One thing I found interesting on the software preservation summit was that some collectors told us that people investigating preserved software, e.g. for university studies or for museum exhibits, are often not interested in getting the software itself from the collectors they contact, as very often they already could get that via other channels, esp. when it's software that had been wide-spread at one point - a often-mentioned example that apparently is the corner-stone of all software preservation efforts is DOOM. ;-)

What many people of those writing works on preserved software or museums doing exhibits on it do want from collectors in those cases is artifacts, or if you want "meta-materials", around the software itself - packaging, guides, brochures, ads, posters, magazine reviews, and whatnot. With those pieces, any papers or exhibits on the software becomes way more interesting and can also deliver some of the culture around the software.

And that made me wonder somewhat - I know we are preserving all binaries we ever shipped and all code at Mozilla, even our website code, but how much of physical objects related to our software are we preserving? Well, we don't have packaging, but we had CDs for some stuff (I remember one for Mozilla 1.0), we did T-shirts, stickers, etc. - and there's surely magazine articles, the NY Times ad, and similar items. What of all that do we still have preserved? Do we have some kind of archive at Mozilla for that?

Here's a part of my "personal collection" of Mozilla artifacts:
Image No. 23152
I hope we have a better collection of those things somewhere at Mozilla headquarters or so. ;-)

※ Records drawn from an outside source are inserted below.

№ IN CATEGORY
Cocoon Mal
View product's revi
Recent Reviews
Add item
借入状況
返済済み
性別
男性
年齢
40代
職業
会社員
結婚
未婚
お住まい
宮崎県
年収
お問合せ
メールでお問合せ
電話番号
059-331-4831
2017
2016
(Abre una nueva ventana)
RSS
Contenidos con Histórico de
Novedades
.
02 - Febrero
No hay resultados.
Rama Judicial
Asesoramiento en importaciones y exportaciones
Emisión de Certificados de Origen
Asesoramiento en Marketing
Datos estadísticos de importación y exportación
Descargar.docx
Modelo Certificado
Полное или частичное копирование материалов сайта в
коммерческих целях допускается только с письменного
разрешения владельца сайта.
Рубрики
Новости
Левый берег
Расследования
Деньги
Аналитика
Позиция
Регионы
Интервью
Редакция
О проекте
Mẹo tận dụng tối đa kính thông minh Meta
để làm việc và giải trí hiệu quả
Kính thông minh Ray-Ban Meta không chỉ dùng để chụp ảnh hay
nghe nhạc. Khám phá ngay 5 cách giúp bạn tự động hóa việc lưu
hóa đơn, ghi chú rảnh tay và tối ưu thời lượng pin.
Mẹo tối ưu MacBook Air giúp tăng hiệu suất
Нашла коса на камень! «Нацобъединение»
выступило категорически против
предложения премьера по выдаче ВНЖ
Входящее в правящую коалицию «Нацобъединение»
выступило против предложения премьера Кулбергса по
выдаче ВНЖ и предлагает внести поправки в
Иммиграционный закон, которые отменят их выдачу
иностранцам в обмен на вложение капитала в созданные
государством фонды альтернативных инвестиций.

A larger problem for preservation is if you want to preserve the environment and culture that the software was running in, e.g. how it was when you connected the C64 to the TV in your family's home, or even when you ran Altavista (which just has been shut down) for Internet search. At this level, preserving, reproducing or even emulating the environment and experience of older software is becoming really hard - but an interesting challenge esp. for museums trying to educate new generations about our history.

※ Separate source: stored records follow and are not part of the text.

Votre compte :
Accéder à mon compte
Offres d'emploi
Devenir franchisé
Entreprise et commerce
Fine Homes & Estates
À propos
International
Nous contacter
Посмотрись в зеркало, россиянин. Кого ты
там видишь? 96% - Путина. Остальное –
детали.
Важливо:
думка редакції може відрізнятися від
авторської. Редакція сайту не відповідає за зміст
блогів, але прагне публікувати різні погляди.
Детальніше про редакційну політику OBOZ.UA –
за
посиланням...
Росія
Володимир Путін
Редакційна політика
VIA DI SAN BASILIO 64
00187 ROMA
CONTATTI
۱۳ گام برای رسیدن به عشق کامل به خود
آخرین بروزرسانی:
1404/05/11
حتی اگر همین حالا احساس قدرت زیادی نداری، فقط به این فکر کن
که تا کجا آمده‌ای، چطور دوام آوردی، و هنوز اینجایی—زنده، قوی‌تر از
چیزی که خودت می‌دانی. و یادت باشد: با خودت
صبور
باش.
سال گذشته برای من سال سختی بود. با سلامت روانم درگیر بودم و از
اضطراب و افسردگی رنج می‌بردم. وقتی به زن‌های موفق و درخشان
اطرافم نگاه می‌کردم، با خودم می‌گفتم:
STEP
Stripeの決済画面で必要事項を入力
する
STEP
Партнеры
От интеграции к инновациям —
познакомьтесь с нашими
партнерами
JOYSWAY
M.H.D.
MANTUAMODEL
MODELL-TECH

Another, connected, topic is metadata of the software itself - from product names/versions and writers/vendors via info on installation media/packages to file names, checksums and settings of the installed software there is a lot of metadata one can collect along with the preserved binaries and/or code.

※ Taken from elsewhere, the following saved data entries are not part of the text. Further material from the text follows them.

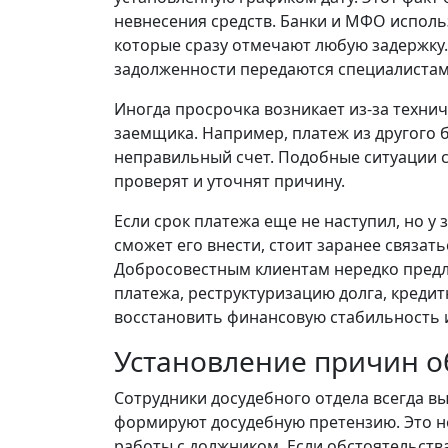
невнесения средств. Банки и МФО испол
которые сразу отмечают любую задержку.
задолженности передаются специалистам
Иногда просрочка возникает из-за технич
заемщика. Например, платеж из другого 
неправильный счет. Подобные ситуации 
проверят и уточнят причину.
Если срок платежа еще не наступил, но у 
сможет его внести, стоит заранее связат
Добросовестным клиентам нередко предл
платежа, реструктуризацию долга, кредит
восстановить финансовую стабильность 
Установление причин о
Сотрудники досудебного отдела всегда 
формируют досудебную претензию. Это н
работы с должником. Если обстоятельств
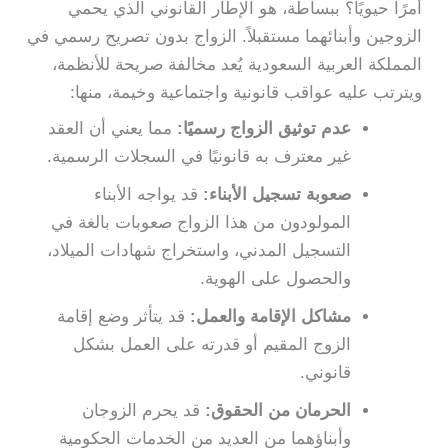
أمرًا حيويًا؟ ببساطة، هو الإطار القانوني الذي يحمي
الزوجين وأبنائهما مستقبلاً. الزواج بدون تصريح رسمي في
المملكة العربية السعودية يُعد مخالفة صريحة للأنظمة،
ويترتب عليه عواقب قانونية واجتماعية وخيمة، منها:
عدم توثيق الزواج رسميًا:
مما يعني أن العقد
غير معترف به قانونيًا في السجلات الرسمية.
صعوبة تسجيل الأبناء:
قد يواجه الأبناء
المولودون من هذا الزواج صعوبات بالغة في
التسجيل المدني، واستخراج شهادات الميلاد،
والحصول على الهوية.
مشاكل الإقامة والعمل:
قد يتأثر وضع إقامة
الزوج المقيم أو قدرته على العمل بشكل
قانوني.
الحرمان من الحقوق:
قد يحرم الزوجان
وأبناؤهما من العديد من الخدمات الحكومية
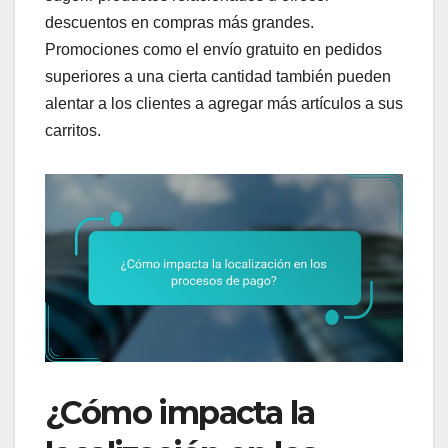
descuentos en compras más grandes.
Promociones como el envío gratuito en pedidos
superiores a una cierta cantidad también pueden
alentar a los clientes a agregar más artículos a sus
carritos.
¿Cómo impacta la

For example, NIST's National Software Reference Library (NSRL) - see also this interview by the LoC - is collecting a lot of information about the installed software, and also what it leaves behind when uninstalled (as their original cause is to help the FBI find out what was installed on investigated computers).
And this metadata collection might actually provide us with an opportunity: Knowing the names and checksums of libraries installed with valid software can help us identify at least some of the libraries we see correlated with crashes. For that reason, we recently did get the Dragnet tool online that is intended to help us there, and it would be great if metadata from NSRL or similar efforts can be connected to that and help us in our own investigations there.